En Arte para Usar – que es además el nombre del proyecto matriz de Rasjido- se verán, por ejemplo, sus “kimonos Wuari”. Explica: “A mí siempre me salió naturalmente una morfología un poco oriental o rusa, no sé por qué. Y, al mismo tiempo, me llamaron la atención algunos rasgos andinos parecidos con gente de esas zonas, como los ojos rasgados, los de los mongoles. Hace un tiempo vi una muestra de daguerrotipos de finales del siglo XIX y principios del XX en un espacio que ya cerró, La Abadía, en el barrio de Belgrano, que un zar había mandado una expedición de fotógrafos al nordeste asiático y una universidad de Valencia, España, había recuperado el material. Me parecía conocer algunas de esas caras, algún ritual. Me dije: estoy con lo Wuari y lo mezclo con kimonos, que me encantan. En algunos kimonos puse unas pequeñas florcitas silvestres del campo de mi casa pero agrandadas para que impacten visualmente, con lana y terciopelo. Son búsquedas. El desafío para mí es partir del mismo material, que me parece infinito. Ese material básico, lana de oveja finita, hilada a mano, con buena textura, con buena caída, es como un lienzo para un pintor: dispara mil cosas”.
-¿Y tus túnicas emblemáticas cómo nacieron?
-Tienen esa geometría más fijada, que alude a montañas, picos, lomadas… pero yo, después de que las hice, vi ta(nto que tiene que ver con la Escuela Bauhaus -de arquitectura, diseño y artesanías de vanguardia, semillero moderno, en la Alemania de década de 1920- ¿La Bauhaus calchaquí será? (Risas) Ves la obra de Sonia Delaunay, que descubrí en viajes y con lecturas mucho después, y podés tejer relaciones con mis formas. Pero, al mismo tiempo, ¿quién no tiene una montaña o una lomada en la cabeza?
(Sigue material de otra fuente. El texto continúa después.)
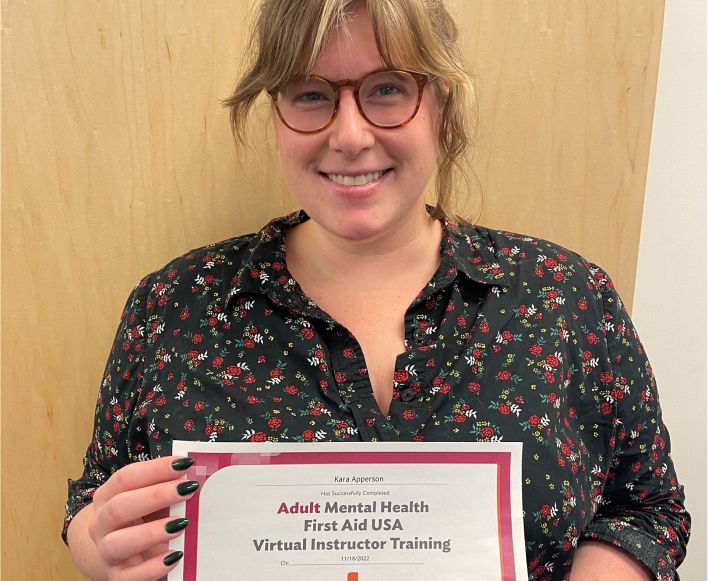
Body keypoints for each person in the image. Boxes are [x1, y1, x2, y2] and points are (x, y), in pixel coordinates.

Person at [63, 1, 690, 579]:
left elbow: (647, 509)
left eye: (387, 90)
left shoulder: (563, 296)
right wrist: (103, 545)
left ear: (440, 101)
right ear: (274, 112)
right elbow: (94, 505)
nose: (351, 136)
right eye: (310, 95)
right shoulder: (174, 305)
-Jugás con la relación con la moda. Hacés desfiles en vez de performances y muestras. ¿Cómo te llevás con la etiqueta de diseño en vez de la de arte?
-Yo hacía diseños pero me interesa mirar más, qué sé yo, me subía a un pucará de Santa María y observaba los sembradíos de maíz de unos amarillos bellísimos o si eran de morrones de rojos fabulosos, y para mí esas eran paletas.
-Bueno, en Maimará, está el cerro “La paleta del pintor”.
-Claro, y yo tengo montañas de colores apenas salgo de casa. Pareciera que se fue dando esa unión entre diseño y arte. También hice los tapices clásicos en los años 90.
-¿Qué esperás que pase con este desfile?
-No lo sé. Me atrajo que fuera algo distinto y el hecho de ver qué sucede. Esta incógnita, como los intersticios o los silencios, tiene su importancia en cualquier trama.